I have just finished Somerset Art Weeks (mentioned in a previous blog). It was my first festival and lasted two weeks at Worthy Barn, Pilton so I thought I would post a small summary.


As I am a recent resident of the village of Pilton, I thought I would do mainly local work for my first outing at the art fair. ‘Local’ in Pilton however is not quite as simple as it seems.

Pilton is certainly a traditional Somerset village though Pilton possesses a curious duality in that it also hosts the Glastonbury Festival. A parish of 900 increases to 140,000 for just a week or so with Mick Jagger pacing fields normally reserved for cows.

With that in mind, I set myself the challenge of painting a mixed bag of the full Pilton experience and of representing both aspects of village life.


A watercolour of the Pilton Methodist Church 

Not so ‘Private View’

We had our private view on the 21st September. I have experienced a fair few ‘Private views’ over the years including the Royal Academy of Arts and the Royal Society of British Artists and I can honestly say this was the one which I had the most pre show nerves.


In London you can get lost in the immensity of the place so at the private views you can drop into the background a bit and just natter to friends, then slink off up to China Town for bite to eat and a beer.

In Pilton there was no such thing. The venue is a modest barn with nowhere to run off to and a fair amount of those invited live in the same street as me.

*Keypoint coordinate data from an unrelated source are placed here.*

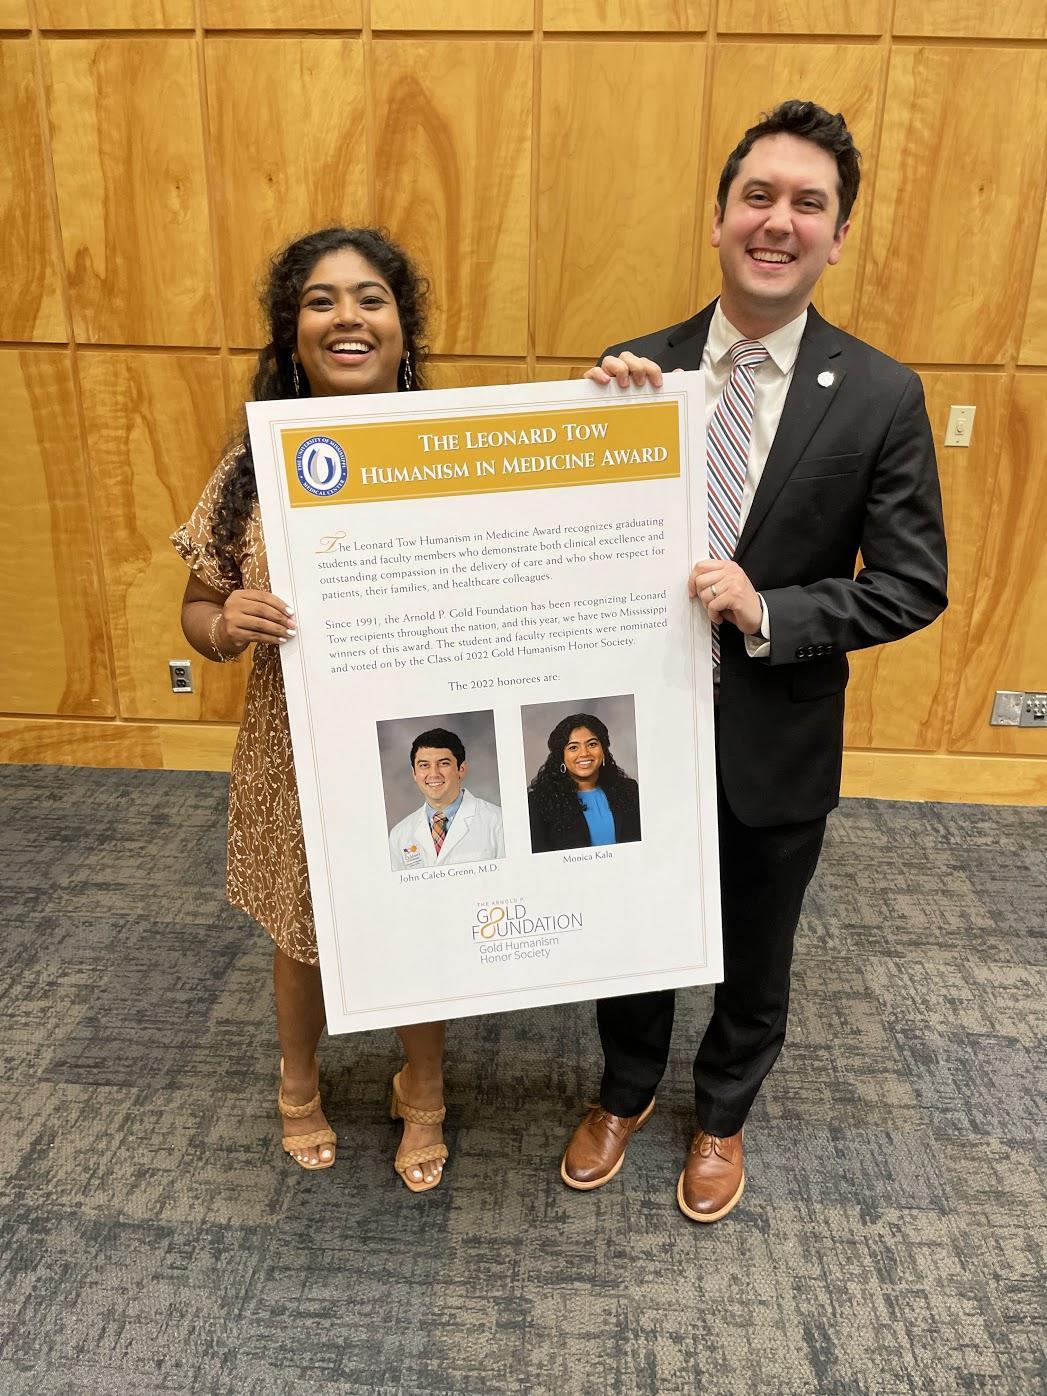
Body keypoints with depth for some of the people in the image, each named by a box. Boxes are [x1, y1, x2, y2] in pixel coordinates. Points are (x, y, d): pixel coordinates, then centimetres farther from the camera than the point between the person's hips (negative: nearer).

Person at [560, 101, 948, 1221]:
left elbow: (912, 585, -9)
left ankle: (721, 1116, 52)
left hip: (776, 745, -1)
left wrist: (767, 613, -24)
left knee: (754, 959, 21)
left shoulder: (882, 397, -10)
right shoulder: (634, 370, -5)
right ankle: (625, 1093, 52)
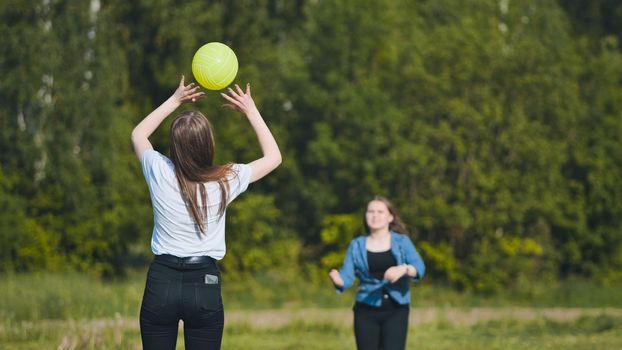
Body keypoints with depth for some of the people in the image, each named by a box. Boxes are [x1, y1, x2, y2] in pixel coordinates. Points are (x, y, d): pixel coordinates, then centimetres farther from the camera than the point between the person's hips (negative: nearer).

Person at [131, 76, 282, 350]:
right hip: (205, 286, -1)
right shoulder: (225, 182, -8)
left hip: (162, 283, 1)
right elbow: (273, 157, 10)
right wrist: (251, 111, 12)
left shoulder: (160, 173, -7)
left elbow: (138, 134, 17)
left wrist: (175, 101, 18)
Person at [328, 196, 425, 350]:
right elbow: (346, 276, 0)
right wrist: (336, 278, -24)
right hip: (367, 310, 2)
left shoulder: (402, 242, 5)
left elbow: (419, 268, -10)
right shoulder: (357, 245, 9)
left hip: (396, 310, -2)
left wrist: (404, 269, -32)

Cocktail Bus at the Glastonbury Festival

 Cocktail Bus at the Glastonbury Festival


Some of my fellow exhibiters work on the Glastonbury Festival and other related events around the country so they organised yurts, fire eaters, fire pits, great lighting and created the perfect atmosphere.  We all pulled together supplying music, food and drink.


The big night

We were due to kick off at 7pm. About 6.30pm those invited, and those who were not invited began arriving and settling in with a glass of wine and a few nibbles keenly inspecting the paintings, jewellery, pottery, and all sorts on offer. By 8pm the barn, was packed to the gunnels with visitors of all generations, the music was going and quite a party ensued.


Outside the fire eaters were doing their thing and the waiters were feeding all and keeping the glasses topped up. A sort of micro-Glastonbury Festival. Fantastic.


The result

As I mentioned earlier, I was a mite nervous about facing the neighbours with my version of their community. Thankfully it went swimmingly and the reaction was overwhelmingly positive supported with sales, also requests for limited edition prints and exhibition opportunities.


The private view was supposed to end at 9pm though no one seemed to want to go, so on it went. Our patient hosts eventually shooed the last out at 11pm to make their way home on the pitch dark lanes. I don’t think I have ever enjoyed a private view so much.

A quick oil painting of Glastonbury Tor

A quick oil painting of Glastonbury Tor from the barn

And finally

The next day we visited a few outlying villages to see their exhibitions. I mentioned to one local that our private view was a blast. ‘Im not surprised’ he said ‘everyone knows Pilton knows how to party!’.